What I appreciate is that my friends and siblings have played out how they will react if they bump into the FW. These reactions range from ignoring him, giving him the finger, hitting him, yelling at him etc…

It feels good to have a support team.

Ps. I’m sure they won’t resort to hitting, but I appreciate and identify with the urge. My peeps!!!

Nita
Nita
3 years ago
Reply to  Spinach@35

Yeah, for me it’s not the whacked-out sexual behavior that’s most difficult to handle. It’s the blame-shifting that makes me want to punch FWs and their assorted flying monkeys. So much so that at times I’ve considered a punching bag to help deal with my frustration in a healthy (and safe) way. ????

Feels great when people ‘get it’. Amen. Hugs, Spinach! ????????????

InnocenceLost
InnocenceLost
3 years ago

We were using my therapist’s office as a drop off point for him to return a few heirlooms. Since i lived a few hours away by then, I got there early, so parked off to the side and waited for the all clear (we weren’t supposed to interact). My therapist let me know soon after that he had said he was running late (as usual) so I waited more. He showed up…with HER. I didn’t know what I’d feel when i saw him, so I was glad to not feel anything. It helped he didn’t look like the man I fell in love with, as he was well-covered in tattoos, which i hate. When i saw her I gasped because her online pics are skillfully taken and cropped so you get the wrong impression about how she looks. When i saw them together, I was outside my car, and I ran to the nearby SUV and hid behind it, panting and in shock. Panic attack. I felt really angry deep underneath that she was touching MY STUFF, but after I hid I couldn’t move. Couldn’t til they left in his car.
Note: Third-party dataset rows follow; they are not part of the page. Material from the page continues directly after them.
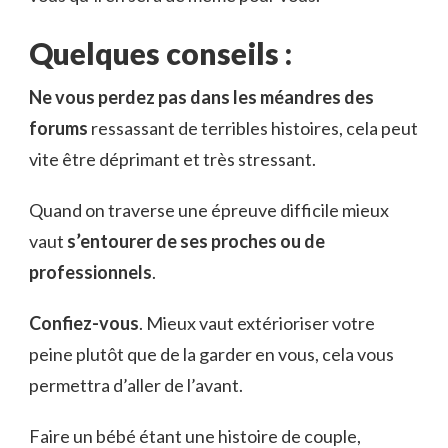
Quelques conseils :
Ne vous perdez pas dans les méandres des
forums
ressassant de terribles histoires, cela peut
vite être déprimant et très stressant.
Quand on traverse une épreuve difficile mieux
vaut
s’entourer de ses proches ou de
professionnels
.
Confiez-vous
. Mieux vaut extérioriser votre
peine plutôt que de la garder en vous, cela vous
permettra d’aller de l’avant.
Faire un bébé étant une histoire de couple,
A friend told me that he brought her on purpose as probably a shield against me/my therapist (who he knew quite well and also fooled during my 5 years of partner of sex addict therapy and his time manipulating every therapist he and I saw).

It felt good to see her dressed terribly, looking nothing like her online image. I felt angry that they had MY cats and wouldn’t even let me have them for a few months. I felt relieved a bit that I was done with his fucked up family, his ironic mishandling of his money (he does financial stuff for work!), and forcing patience on myself while waiting for his therapy to take affect- when you practice a better self a few hours a week and actively work against that better self the rest of the time it never sticks. I wish i had known he was double-crossing..

Anyway, it wasn’t a good response on my part. My therapist had offered her office to wait in and while I can picture the telling off I wanted to give them had we met by accident because he was late, the sad reality is I would have frozen, fainted, cried, and been too vulnerable in front of people who should only ever get “black rock” from me.